Going once, going twice, SOLD to the gentleman with the black hoodie!
Isn’t it ironic that the latest victims of a privacy breach are the users of the massive eBay online auction service? It is estimated that the platform facilitates online auctions for 145 million users. Time.com and others broke the news early on May 21 that eBay suspected that it had been compromised and was urging its user base to change their passwords.
At this juncture, details of the breach remain scarce, and eBay is indicating that no financial information in the form of credit cards or Pay Pal accounts is in scope. This has caused them a fair amount of criticism. This investigation is just getting started. Those of us who have experienced an information security breach know that the scope can expand as forensics are completed to truly determine how much data has been exfiltrated from the crime scene. In a sick twist of events, the roles may just have been reversed on eBay users. Could their identities be up for auction in the cyber underground?
Trend Micro predicted that in 2014 we would see one or more major security breaches a month. Unfortunately, this current breach adds to an extremely long list of casualties of organizations and, subsequently, individuals who have fallen prey to sophisticated and stealthy cyber campaigns. These targeted attacks are aimed directly at compromising sacred datasets. Our identities continue to suffer serious flesh wounds, and many of us have experienced complete identity theft.
The news of the Experian data leak was probably most frightening -- even more so than the recent Target breach. Reports indicate that approximately 200 million Americans’ information was leaked, Social Security numbers included. When you couple all of these data breaches together, you can clearly see that a blueprint on your identity can and will be constructed to commit identity theft. We continue to see this impact on our friends and family, ultimately causing financial and emotional stress on our personal and professional lives. Time and serious investigative work will tell if the eBay breach becomes Top 10 worthy. The overall fallout could be staggering simply due to the sheer numbers of people who conduct online auctions with eBay.
Prices falling for stolen cards, rising for identity info
There has been plenty said about the price of stolen credit cards and how they are distributed and sold in the cyber underground.
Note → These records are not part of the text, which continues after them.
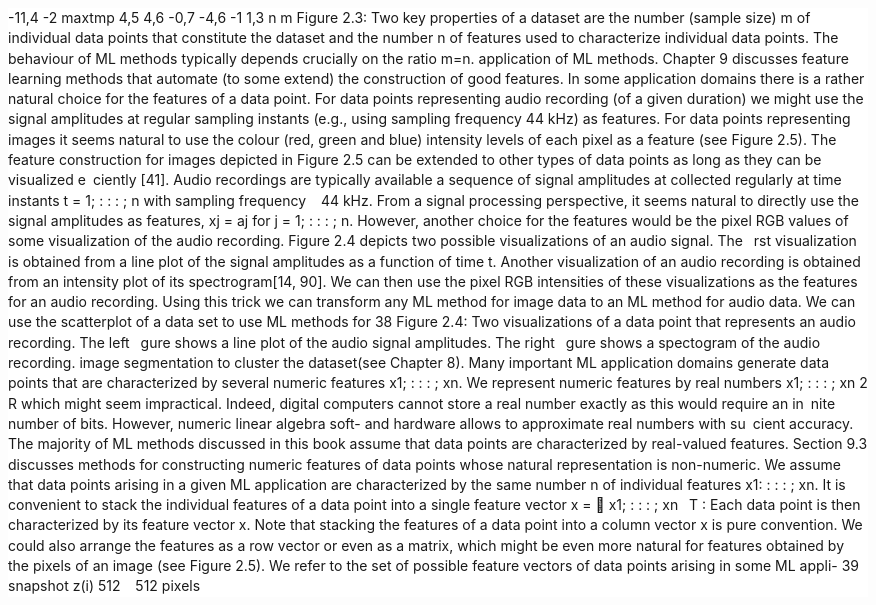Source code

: -11,4
-2
maxtmp
4,5
4,6
-0,7
-4,6
-1
1,3
n
m
Figure 2.3: Two key properties of a dataset are the number (sample size) m of individual
data points that constitute the dataset and the number n of features used to characterize
individual data points. The behaviour of ML methods typically depends crucially on the
ratio m=n.
application of ML methods. Chapter 9 discusses feature learning methods that automate
(to some extend) the construction of good features.
In some application domains there is a rather natural choice for the features of a data
point. For data points representing audio recording (of a given duration) we might use the
signal amplitudes at regular sampling instants (e.g., using sampling frequency 44 kHz) as
features. For data points representing images it seems natural to use the colour (red, green
and blue) intensity levels of each pixel as a feature (see Figure 2.5).
The feature construction for images depicted in Figure 2.5 can be extended to other types
of data points as long as they can be visualized e ciently [41]. Audio recordings are typically
available a sequence of signal amplitudes at collected regularly at time instants t = 1; : : : ; n
with sampling frequency   44 kHz. From a signal processing perspective, it seems natural
to directly use the signal amplitudes as features, xj = aj for j = 1; : : : ; n. However, another
choice for the features would be the pixel RGB values of some visualization of the audio
recording.
Figure 2.4 depicts two possible visualizations of an audio signal. The  rst visualization
is obtained from a line plot of the signal amplitudes as a function of time t. Another
visualization of an audio recording is obtained from an intensity plot of its spectrogram[14,
90]. We can then use the pixel RGB intensities of these visualizations as the features for an
audio recording. Using this trick we can transform any ML method for image data to an
ML method for audio data. We can use the scatterplot of a data set to use ML methods for
38
Figure 2.4: Two visualizations of a data point that represents an audio recording. The left
 gure shows a line plot of the audio signal amplitudes. The right  gure shows a spectogram
of the audio recording.
image segmentation to cluster the dataset(see Chapter 8).
Many important ML application domains generate data points that are characterized
by several numeric features x1; : : : ; xn. We represent numeric features by real numbers
x1; : : : ; xn 2 R which might seem impractical. Indeed, digital computers cannot store a real
number exactly as this would require an in nite number of bits. However, numeric linear
algebra soft- and hardware allows to approximate real numbers with su cient accuracy. The
majority of ML methods discussed in this book assume that data points are characterized
by real-valued features. Section 9.3 discusses methods for constructing numeric features of
data points whose natural representation is non-numeric.
We assume that data points arising in a given ML application are characterized by the
same number n of individual features x1: : : : ; xn. It is convenient to stack the individual
features of a data point into a single feature vector
x =
􀀀
x1; : : : ; xn
 T
:
Each data point is then characterized by its feature vector x. Note that stacking the features
of a data point into a column vector x is pure convention. We could also arrange the features
as a row vector or even as a matrix, which might be even more natural for features obtained
by the pixels of an image (see Figure 2.5).
We refer to the set of possible feature vectors of data points arising in some ML appli-
39
snapshot z(i)
512   512 pixels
In fact, Trend Micro’s Forward-Looking Threat Research group has carefully profiled the Russian Underground in 2011 and again in late 2013. What is astonishing is that the price of stolen credit cards is falling. The reason comes down to basic economics. The supply of stolen cards is starting to balloon in the black market, thus prices are dropping. The cyberheists are piling up. However, the focus on quality and overall longevity of acquired datasets is shifting.
The shift seems to be more around identities and personal information housed in social media accounts or credentials used in many places. For example, prices for American credit cards were around $2.50 in 2011 and now are $1.00 and in some cases less. On the contrary, social media accounts like Facebook and Gmail accounts are going for $100 each. The main reason is that there is a tremendous amount of personal data attached to these accounts. Many use Facebook and Gmail accounts to authenticate and access other online services. This makes them extremely attractive for extending the attacker’s reach.
So what does a compromised eBay account go for? Here are the associated values in the cyber underground for compromised eBay accounts:
• 0-5 Feedbacks = $0.2 + mail = $1
• 6-20 Feedbacks = $1 + mail = $5
• 21-50 Feedbacks = $3 + mail = $15
• 51-70 Feedbacks = $5 + mail = $20
• 71-100 Feedbacks = $7+ mail = $30
• 101-300 Feedbacks = $10 + mail = $40
• 301-600 Feedbacks = $18 + mail = $55
• 601-1,000 Feedbacks = $25 + mail = $70
• 1,001-2,000 Feedbacks = $40 + mail = $100
• 2,001-4,000 Feedbacks = $60 + mail = $150
As you can see, these command some pretty steep prices compared to other black market datasets. In short, our identities and personal information should not be up for auction. Organizations like eBay continue to fight the endless battle against targeted attacks daily. Two-factor authentication and encryption will one day be ubiquitous for all services that store our personally identifiable information. Until then, we must take charge of monitoring our own identities, knowing that incidents like this are becoming the new normal.